Table 4 Computed effects of the technology shock on old EU members: % deviations w.r.t. initial steady state

The first part of the table assumes a high value of \(\sigma \), and displays results under CRS and IRS technologies; we first comment on the former case. The aggregate welfare effects are essentially non-negative.Footnote 19 The time profile of private consumption adjusts, as expected, with households quite robustly accumulating more capital: second-period physical assets \(K_{t_{2}}^{H}\) rise by some approximate 5% on average. The first-period outflow of capital is so negligible as a share of the initial stock that short term \(GDP_{t_{1}}\) is essentially unaffected as are real wages of both skilled and unskilled workers (\(rw_{sk}\) and \(rw_{un}\) respectively). The second period amount of capital locally available for production (\(K_{t_{2}}^{Sup}\)) depends on the balance between induced accumulation and geographic relocation: with the adopted value of \(\sigma =1.3\), the first effect dominates leading to an unambiguously increase of \(K_{t_{2}}^{Sup}\) in all old EU-member states, and consequently of aggregate output and real wages for both skill categories. IRS technologies will of course add to these effects, in particular because of endogenous variety (due to exit/entry of competitors) which affects the cost of intermediate inputs, as well as the price of consumption. The results reported in the table indeed acknowledge the contribution of these additional mechanisms. We observe that the aggregate welfare conclusions remain qualitatively unchanged, though quantitatively slightly amplified in most cases; forward-looking consumption-smoothing households accumulate physical assets, more vigorously so than under overall perfect competition, which contributes to push real wages further up. The only short term effects are due to demand restructuring (the demand for investment goods rising at the expense of private consumption), inconsequential for real wages.

Reducing the value of \(\sigma \), however, suggests the possibility of a bleaker outcome for wage earners. Accumulation of new production capacities through private savings is, in this case, too modest to compensate for the outflow of capital to new member states. The resulting local leftward shift of capital supply unambiguously pushes wages down: all workers are in this case negatively impacted in the long run with unskilled workers, victim of a stronger Stolper-Samuelson effect, systematically suffering the heaviest long-term losses. The conclusion proves robust to the type of competition assumed: indeed, with IRS, the negative effect on long-term wages is amplified by a factor of two to three.

These negative welfare results for workers should obviously cause concern and raise the following questions: Is such a parameter configuration truly unlikely? How much dependent are these unpleasant results on the necessarily sketchy two-period set-up? We address these issues in the next section.

_Data block:_
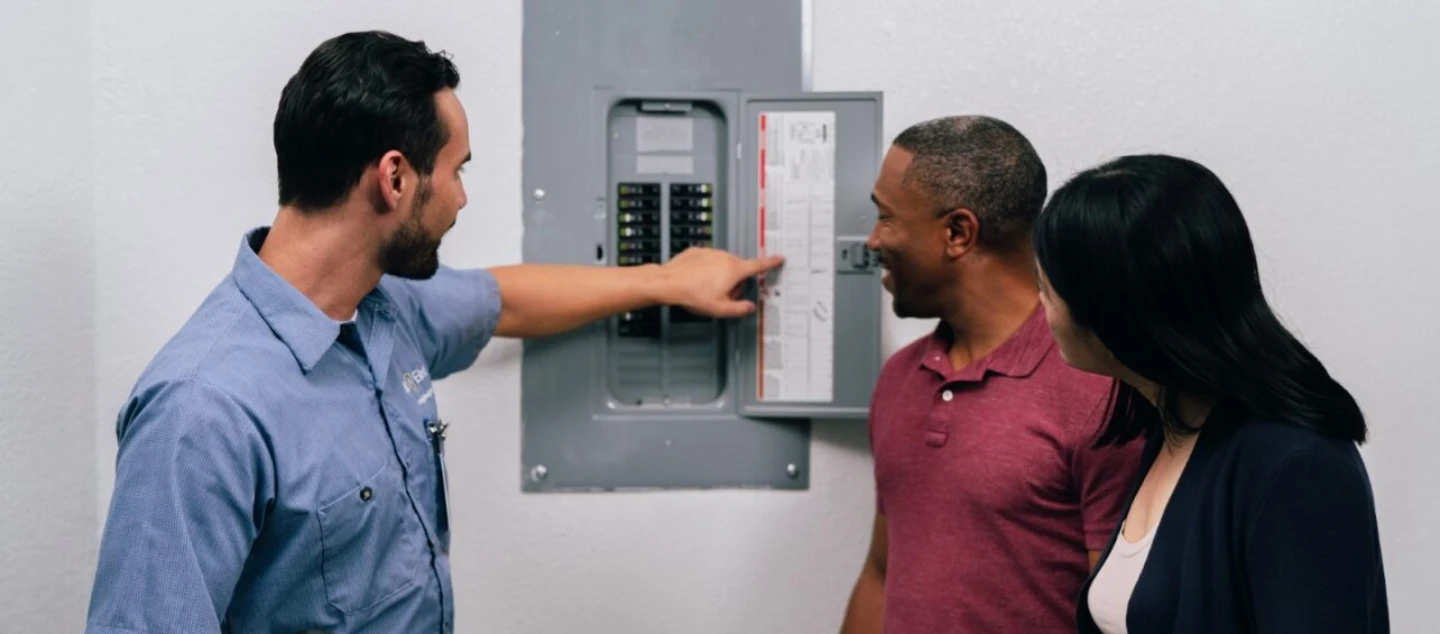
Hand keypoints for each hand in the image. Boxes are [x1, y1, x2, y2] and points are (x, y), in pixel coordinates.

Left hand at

_Task item A:_ For the passage on the technology shock, say whether each statement agrees with it, answering yes or no and quoting the words that decide it: (i) Under the high value of σ, second-period physical assets rise by about 5% on average. (ii) With a lower σ, skilled workers suffer the heaviest long-term losses. (iii) With IRS, the negative effect on long-term wages is amplified by a factor of two to three.
_Task item B:_ Repeat word for word the part of the passage on the technology shock from "These negative welfare" up to and including "the next section.".
The lines above play no part here.

_Your response A:_
(i) Yes: "rise by some approximate 5% on average"
(ii) No: "unskilled workers, victim of a stronger Stolper-Samuelson effect, systematically suffering the heaviest long-term losses"
(iii) Yes: "the negative effect on long-term wages is amplified by a factor of two to three"

_Your response B:_
These negative welfare results for workers should obviously cause concern and raise the following questions: Is such a parameter configuration truly unlikely? How much dependent are these unpleasant results on the necessarily sketchy two-period set-up? We address these issues in the next section.